So I'm switching projects. So I'm posting. New project starts tomorrow.
There's a lot going on so I'm going to divide this--and hope that the people who are still reading this get a cup and settle down this might be a very long post.
Adoption
I'm settling in for the wait. I am lucky that I have fabulous co-workers who are kind and act interested even if I am beginning to bore them. Ditto my friends. My family, on the other hand are well, interesting.
First let me take my mom. My mom has surprised me. She's almost 79 years old and she's used to things being a certain way. She's getting accustomed to factoring in the probablility that there will be a small Asian child demanding food, shelter, and a college education and calling me mom. She wants to come with us, and quite frankly I want my mommy. But she also wants to be able to hold the baby--and well DUH. I worry about attachment--but I want attachment on both sides.
Yes, I said both sides. Rumor Queen has an excellent post up today about "The Not So Rosy" part of adoption. I might not love her immediately. I'm allowing that to be true. I will delete the first comment that says that disqualifies me for adoption--I'm being realistic. I didn't have love at first sight with my husband who I love so very much. A lot of friends who gave birth to their kids didn't have love at first sight--why am I setting myself up to something better. If it happens, great. If not, I have the rest of my life to fall in love with my child--I'll settle for the beginning for keeping her healthy and out of danger.
But here's the thing, my mom (parents actually) will be babysitting. Please God, my parents will still be alive and as healthy as they are now, but they will have also crossed over into their 80s. Quite frankly, I don't know how long I'm going to have them. One thing I know, I'm not going to let the time that they have with their new granddaughter (or son) be made bad by giving them the rule book. D and I are the only ones to change and feed her, but I can't say to my parents, "No, I won't let you hold her" (If she'll go to them) Because, I might deprive her, my parents, and myself of something wonderful.

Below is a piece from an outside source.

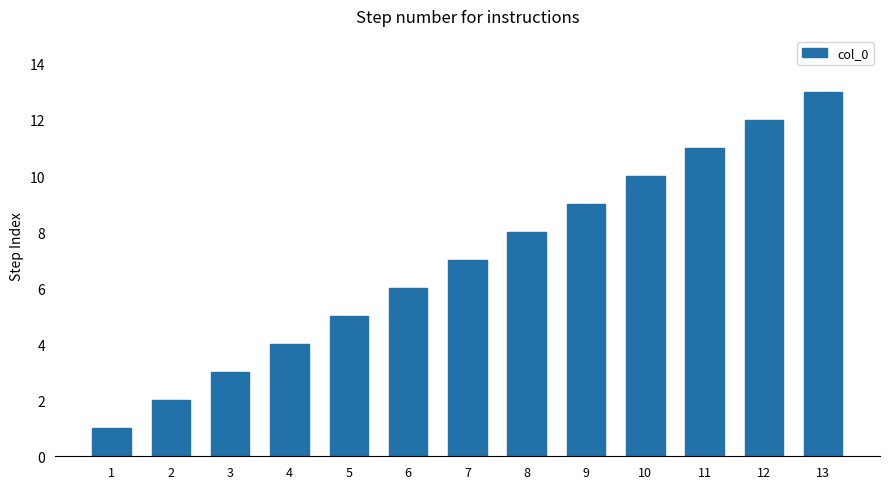

Reading left to right, extract all data points from this chart.

1=1	2=2	3=3	4=4	5=5	6=6	7=7	8=8	9=9	10=10	11=11	12=12	13=13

I plan to do a lot for my daughter. I plan to do a lot to foster healthy attachment. I want to give her some measure of control, and I think I'm being realistic that not all will be rosy. Here's the thing though, I'm still the mommy. I'm still the one who will pull her away from the electric outlets and grab her hands VERY firmly when she grabs for D's insulin. I will say "NO" loudly, and she will cry, and inside I will cry too.
I do not expect her to reach for me with open arms and say "Finally"!
I do expect a hug from her before her third birthday.
I do not expect everything to be "better" once I have my child.
I do expect some things to be better, other things to be different, and I expect to miss sleep.
I do not expect her to be waiting for me the way I am waiting for her.
I do expect that at some point, she will move on from her grieving spot.
I will be her parent. That means I have to decide. Some of my decisions will be right. A lot of them will be wrong. When it comes to a great deal of adoptee stuff I'll bow to my D, who is still coming to terms with what it means to be an adoptee.
But I know I will love her, and protect her, and fight with her, and find fun things to do with her, because I know I will love her.
you are gonna be a great mom!
Posted by: hallow | November 14, 2006 at 08:35 PM
I think you are really being realistic.
I am freaking out about the holding as well but the reality is that we will have to allow our families to hold them but feeding, bathing and changing, NOPE.
You will be a wonderful mom and I hope your parents get to enjoy their granddaughter to the fullest!